Accordo possibile con le opposizioni per evitare il referendum? "In politica mai dire mai"

 

"Il dialogo è sempre auspicabile, soprattutto quando si parla di Costituzione. Ricordo che a mettere la fiducia sulla riforma del Titolo V nel 2001 fu la sinistra e non certo noi. Come ha spiegato anche il ministro Casellati, la disponibilità al confronto di governo e maggioranza c'è. E lo ha affermato anche Giorgia Meloni in conferenza stampa". Con queste parole il presidente della Commissione Affari costituzionali del Senato, Alberto Balboni di Fratelli d'Italia, risponde alla domanda di Affaritaliani.it se sul premierato, viste le posizioni di Pd e M5S, il referendum confermativo sia inevitabile.

"In politica mai dire mai. Quella che oggi sembra una chiusura, domani può diventare un'apertura, soprattutto quando si ragiona sul merito e si cerca di trovare un'intesa. In questi giorni nella mia Commissione stiamo chiudendo l'esame dell'autonomia differenziata e leggendo le dichiarazioni dei mesi scorsi dei leader di partito sembrava una guerra senza quartiere eppure, basta leggersi i verbali, ci sono stati molti punti di convergenza tra maggioranza e opposizione, con riformulazione di emendamenti e altri che sono stati fusi tra loro. Un lavoro davvero molto costruttivo".

Tornando all'ipotesi referendum sul premierato, Balboni spiega che comunque "stiamo parlando del 2025 o forse anche del 2026. E' vero che sono quattro articoli, di fatto solo due, ma io non ho mai compresso i tempi della discussione. Ritengo comunque che nel giro di due o tre mesi possa terminare il lavoro in Commissione. Se l'iter inizi dalla Camera o dal Senato lo deciderà il governo e in particolare il ministro dei Rapporti con il Parlamento, ma in ogni modo in questo momento c'è la sessione di bilancio e quindi non si può far nulla se non disegni di legge collegati alla manovra come l'autonomia. Conto che per i primi di dicembre finisca la discussione sulla sessione di bilancio".

Che cosa accadrebbe in caso di sconfitta al referendum? Governo a rischio? "A chiedere l'eventuale referendum non è né Meloni né il governo. Ma o 500mila cittadini o cinque consigli regionali o un certo numero di parlamentari tra Camera e Senato. E quindi saranno le opposizioni a chiedere il referendum. Nell'eventualità che io ritengo decisamente remota di una vittoria del no, non sarebbe certo una sconfitta per Meloni bensì per il Parlamento che ha votato la riforma, per la maggioranza che vedrebbe smentita una parte del programma elettorale".

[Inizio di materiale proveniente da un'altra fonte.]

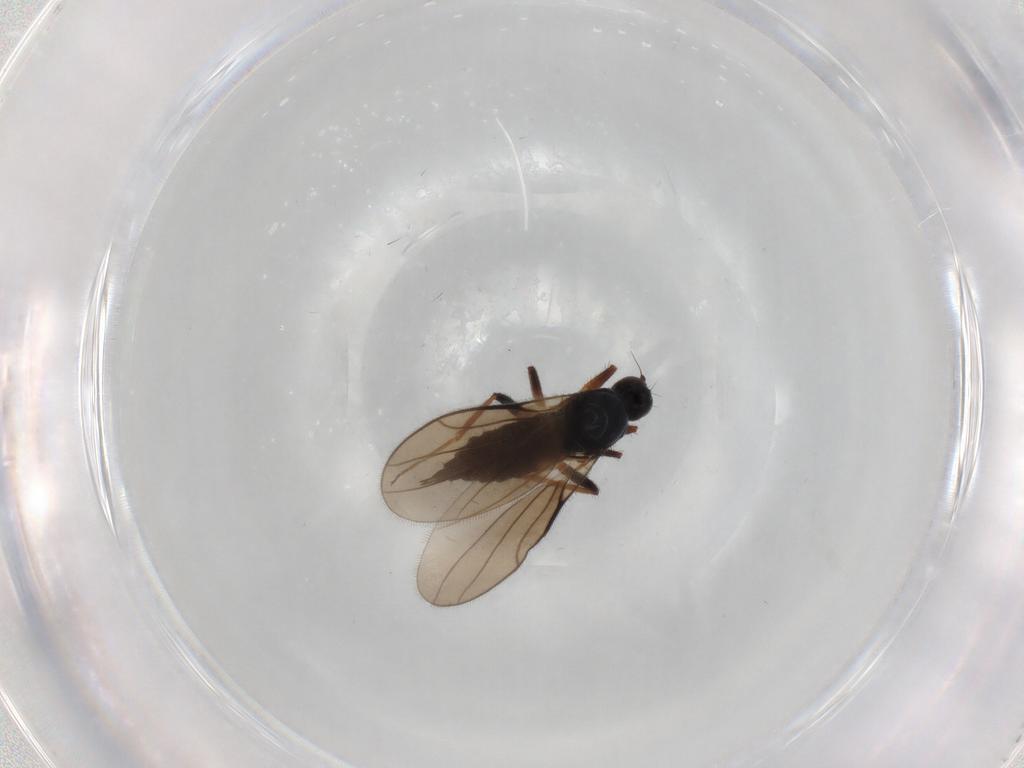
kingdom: Animalia
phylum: Arthropoda
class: Insecta
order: Diptera
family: Hybotidae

Quindi in caso di vittoria del no al referendum nessuna dimissione di Meloni come accadde a Renzi nel 2016? "Non vedo proprio perché il presidente del Consiglio dovrebbe dimettersi. Fu Renzi a personalizzare quel referendum dicendo 'se perdo me ne vado', ma fu una sua scelta e non vedo perché Meloni dovrebbe commettere lo stesso errore di personalizzare l'eventuale prova referendaria. E' una battaglia di tutta la maggioranza e seguendo questo ragionamento allora a dimettersi dovrebbero essere anche Salvini, Tajani, Casellati e tutti noi parlamentari del Centrodestra. Non è questo il tema. Ci inchineremo di fronte alla volontà popolare e in caso di vittoria del no a essere smentito sarà il Parlamento e non la persona di Meloni che continuerà a fare la premier. Sarà un referendum sul premierato e non su di lei. Poi, comunque, io sono certo che ci sarà un successo senza pari del sì, sempre che non si raggiungano i due terzi in Parlamento evitando così il referendum popolare", conclude Balboni.